[Saved entries]
====

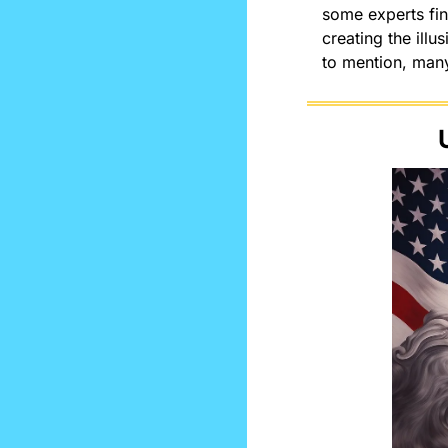
some experts fin
creating the illu
to mention, many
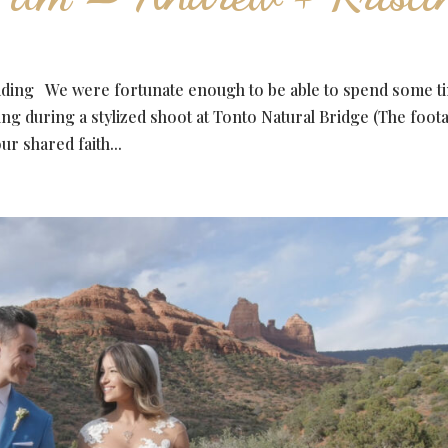
dding We were fortunate enough to be able to spend some t
ng during a stylized shoot at Tonto Natural Bridge (The foot
ur shared faith...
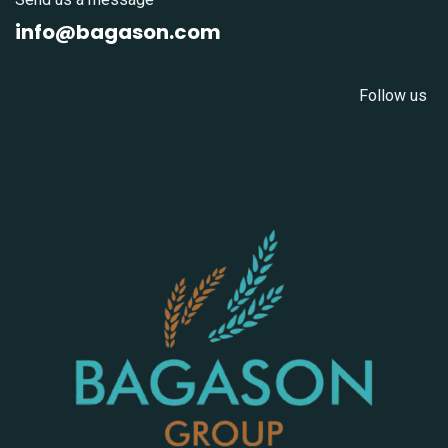
info@bagason.com
Follow us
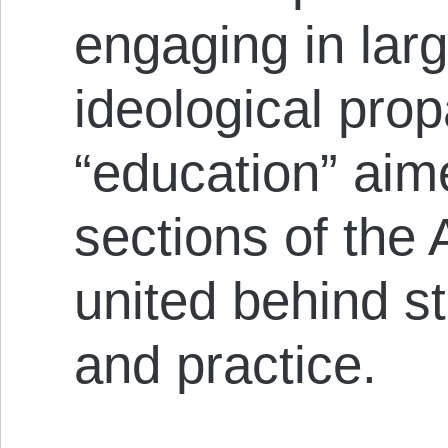
engaging in larg
ideological pro
“education” aime
sect­ions of the
united behind st
and practice.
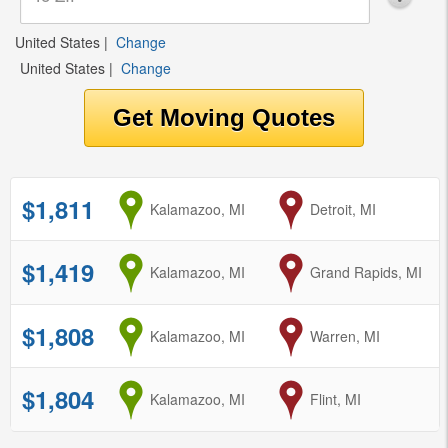
United States
|
Change
United States
|
Change
$1,811
from
Kalamazoo, MI
to
Detroit, MI
$1,419
from
Kalamazoo, MI
to
Grand Rapids, MI
$1,808
from
Kalamazoo, MI
to
Warren, MI
$1,804
from
Kalamazoo, MI
to
Flint, MI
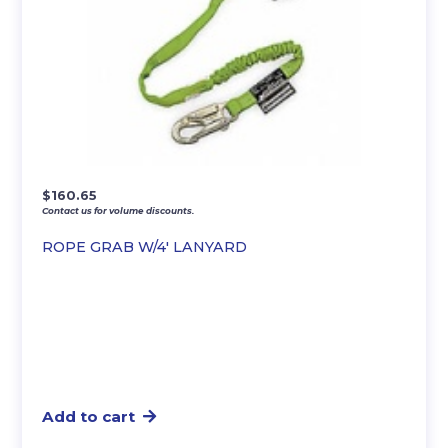
$
160.65
Contact us for volume discounts.
ROPE GRAB W/4′ LANYARD
Add to cart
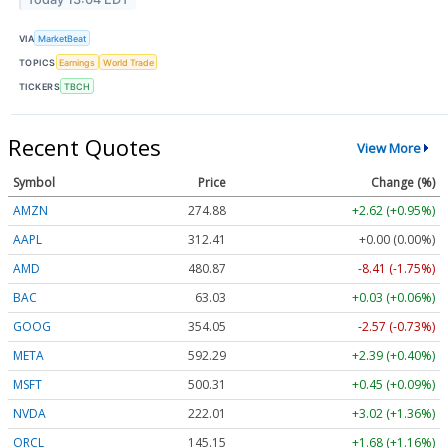
VIA
MarketBeat
TOPICS
Earnings
World Trade
TICKERS
TBCH
Recent Quotes
View More
Symbol
Price
Change (%)
AMZN
274.88
+2.62 (+0.95%)
AAPL
312.42
+0.00 (+0.00%)
AMD
480.87
-8.41 (-1.75%)
BAC
63.03
+0.03 (+0.06%)
GOOG
354.05
-2.57 (-0.73%)
META
592.29
+2.39 (+0.40%)
MSFT
500.31
+0.45 (+0.09%)
NVDA
222.01
+3.02 (+1.36%)
ORCL
145.14
+1.67 (+1.15%)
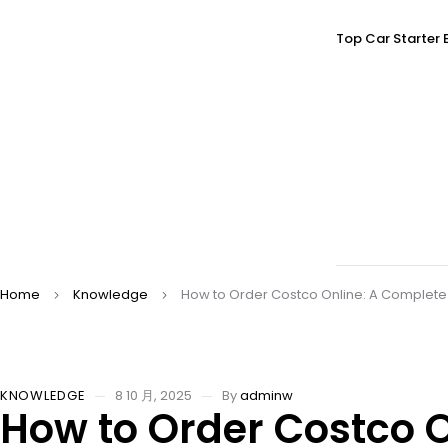
Top Car Starter 
Home
Knowledge
How to Order Costco Online: A Complete
KNOWLEDGE
8 10 月, 2025
By
adminw
How to Order Costco 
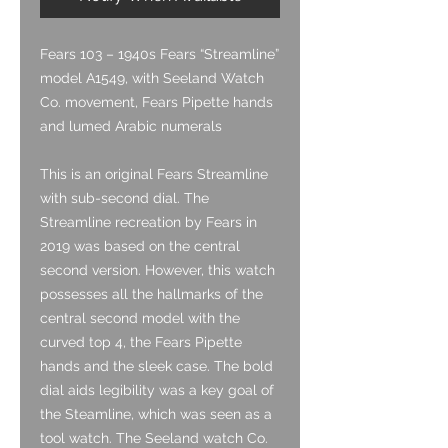
Fears 103
– 1940s Fears “Streamline”
model A1549, with Seeland Watch
Co. movement, Fears Pipette hands
and lumed Arabic numerals
This is an original Fears Streamline
with sub-second dial. The
Streamline recreation by Fears in
2019 was based on the central
second version. However, this watch
possesses all the hallmarks of the
central second model with the
curved top 4, the Fears Pipette
hands and the sleek case. The bold
dial aids legibility was a key goal of
the Steamline, which was seen as a
tool watch. The Seeland watch Co.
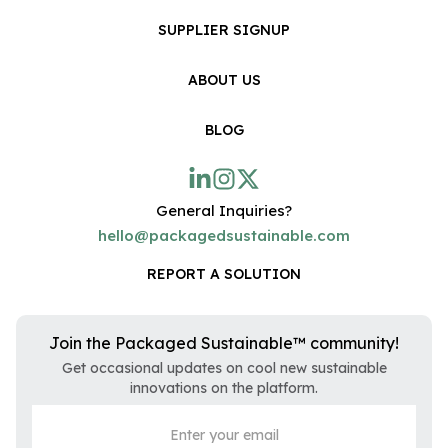
SUPPLIER SIGNUP
ABOUT US
BLOG
General Inquiries?
hello@packagedsustainable.com
REPORT A SOLUTION
Join the Packaged Sustainable™ community!
Get occasional updates on cool new sustainable
innovations on the platform.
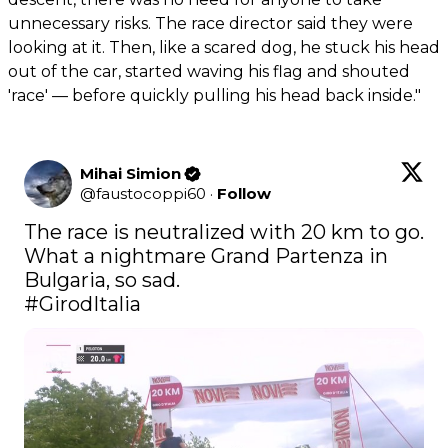
unnecessary risks. The race director said they were
looking at it. Then, like a scared dog, he stuck his head
out of the car, started waving his flag and shouted
'race' — before quickly pulling his head back inside."
Mihai Simion
@
faustocoppi60
·
Follow
The race is neutralized with 20 km to go. 
What a nightmare Grand Partenza in 
#GirodItalia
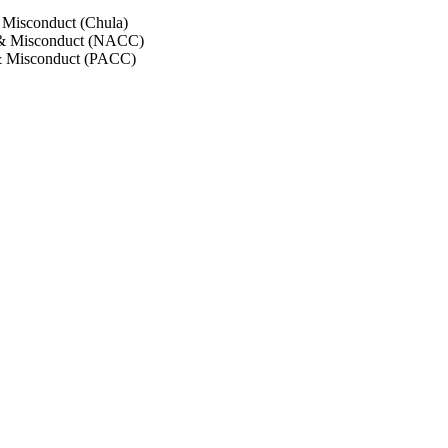
 Misconduct (Chula)
 & Misconduct (NACC)
& Misconduct (PACC)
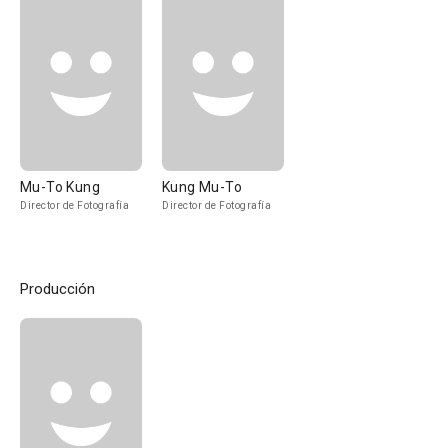
Mu-To Kung
Kung Mu-To
Director de Fotografía
Director de Fotografía
Producción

====

• [ACTIVITY] Gather every line in the records above that contains the string "Pipette". Matching is case-sensitive.

• [RESPONSE BOX]
Co. movement, Fears Pipette hands
curved top 4, the Fears Pipette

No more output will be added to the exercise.